- **Problem**: Write out the passage in the page on the longest prefix that is also a suffix, between "Output: aabc" and "int LengthlongestPrefixSuffix(string s)", inclusive, with every character unchanged.
***** Excerpt provided
Given string str, the task is to find the longest prefix which is also the suffix of the given string. The prefix and suffix should not overlap. If no such prefix exists then print -1.
Examples:
Input: str = “aabcdaabc”
Output: aabc
The string “aabc” is the longest
prefix which is also suffix.
Input: str = “aaaa”
Output: aa
Approach: The idea is to use the pre-processing algorithm of the KMP search. In this algorithm, we build lps array which stores the following values:
lps[i] = the longest proper prefix of pat[0..i]
which is also a suffix of pat[0..i].
We get the length using the above approach, then print the same number of characters from the front which is our answer.
Below is the implementation of the above approach:
C++
#include <bits/stdc++.h>
using namespace std;
int LengthlongestPrefixSuffix(string s)
{
int n = s.length();
int lps[n];
lps[0] = 0;
int len = 0;
int i = 1;
while (i < n) {
if (s[i] == s[len]) {
len++;
lps[i] = len;
i++;
}
else {
if (len != 0) {
len = lps[len - 1];
}
else {
lps[i] = 0;
i++;
}
}
}
int res = lps[n - 1];
return (res > n / 2) ? n / 2 : res;
}
string longestPrefixSuffix(string s)
{
int len = LengthlongestPrefixSuffix(s);
string prefix = "";
for (int i = 0; i < len; i++)
prefix += s[i];
return prefix;
}
int main()
**********
***** Information provided
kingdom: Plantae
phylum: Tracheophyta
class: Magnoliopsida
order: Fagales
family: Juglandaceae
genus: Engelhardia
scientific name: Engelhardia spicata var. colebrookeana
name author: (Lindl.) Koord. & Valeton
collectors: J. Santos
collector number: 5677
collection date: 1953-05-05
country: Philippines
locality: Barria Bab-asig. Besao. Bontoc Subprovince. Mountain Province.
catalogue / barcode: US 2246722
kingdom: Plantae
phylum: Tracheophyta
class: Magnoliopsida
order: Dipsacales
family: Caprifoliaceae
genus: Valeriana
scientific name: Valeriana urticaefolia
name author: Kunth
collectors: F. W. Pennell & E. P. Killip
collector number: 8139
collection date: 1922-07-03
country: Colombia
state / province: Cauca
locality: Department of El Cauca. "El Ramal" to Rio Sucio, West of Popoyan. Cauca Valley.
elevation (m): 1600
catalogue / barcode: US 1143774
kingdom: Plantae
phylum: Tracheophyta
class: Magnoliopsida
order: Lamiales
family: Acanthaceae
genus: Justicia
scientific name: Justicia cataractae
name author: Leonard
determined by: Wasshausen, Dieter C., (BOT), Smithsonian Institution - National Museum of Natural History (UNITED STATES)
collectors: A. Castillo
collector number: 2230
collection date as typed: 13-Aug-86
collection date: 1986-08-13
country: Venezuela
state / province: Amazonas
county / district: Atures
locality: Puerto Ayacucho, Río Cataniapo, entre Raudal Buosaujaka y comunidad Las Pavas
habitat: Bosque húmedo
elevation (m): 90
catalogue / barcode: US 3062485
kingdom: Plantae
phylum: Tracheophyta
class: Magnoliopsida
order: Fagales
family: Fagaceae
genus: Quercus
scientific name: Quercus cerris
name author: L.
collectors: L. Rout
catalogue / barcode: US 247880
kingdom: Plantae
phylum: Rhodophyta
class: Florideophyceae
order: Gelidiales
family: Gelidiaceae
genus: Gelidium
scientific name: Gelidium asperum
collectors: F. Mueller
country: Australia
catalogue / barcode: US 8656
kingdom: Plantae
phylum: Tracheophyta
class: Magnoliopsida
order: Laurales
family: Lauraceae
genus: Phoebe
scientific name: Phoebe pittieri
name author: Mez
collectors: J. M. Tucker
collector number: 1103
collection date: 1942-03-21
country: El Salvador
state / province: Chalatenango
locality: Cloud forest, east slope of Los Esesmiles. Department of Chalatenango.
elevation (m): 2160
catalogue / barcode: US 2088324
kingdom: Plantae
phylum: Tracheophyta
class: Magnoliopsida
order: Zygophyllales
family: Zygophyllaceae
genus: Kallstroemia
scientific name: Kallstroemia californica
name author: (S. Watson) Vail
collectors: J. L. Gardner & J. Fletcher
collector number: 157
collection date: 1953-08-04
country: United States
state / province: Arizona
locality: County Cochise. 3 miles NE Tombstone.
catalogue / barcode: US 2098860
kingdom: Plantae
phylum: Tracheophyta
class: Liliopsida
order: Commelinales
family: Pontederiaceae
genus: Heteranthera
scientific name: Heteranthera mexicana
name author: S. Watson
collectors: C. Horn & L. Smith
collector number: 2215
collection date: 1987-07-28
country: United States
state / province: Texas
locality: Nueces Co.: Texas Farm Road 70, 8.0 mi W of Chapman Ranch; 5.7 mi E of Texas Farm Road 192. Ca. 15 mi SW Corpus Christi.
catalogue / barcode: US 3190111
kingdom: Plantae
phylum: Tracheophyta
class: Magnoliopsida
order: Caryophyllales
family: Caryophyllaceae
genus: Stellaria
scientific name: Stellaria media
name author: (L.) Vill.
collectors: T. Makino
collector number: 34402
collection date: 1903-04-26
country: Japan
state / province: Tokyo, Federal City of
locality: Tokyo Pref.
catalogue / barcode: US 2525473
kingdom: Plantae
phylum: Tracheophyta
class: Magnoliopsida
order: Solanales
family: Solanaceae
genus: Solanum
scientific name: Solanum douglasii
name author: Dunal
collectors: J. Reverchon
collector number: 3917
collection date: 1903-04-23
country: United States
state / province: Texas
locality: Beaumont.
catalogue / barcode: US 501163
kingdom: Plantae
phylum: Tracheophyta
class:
**********
- **Problem solution**:
Output: aabc
The string “aabc” is the longest
prefix which is also suffix.
Input: str = “aaaa”
Output: aa
Approach: The idea is to use the pre-processing algorithm of the KMP search. In this algorithm, we build lps array which stores the following values:
lps[i] = the longest proper prefix of pat[0..i]
which is also a suffix of pat[0..i].
We get the length using the above approach, then print the same number of characters from the front which is our answer.
Below is the implementation of the above approach:
C++
#include <bits/stdc++.h>
using namespace std;
int LengthlongestPrefixSuffix(string s)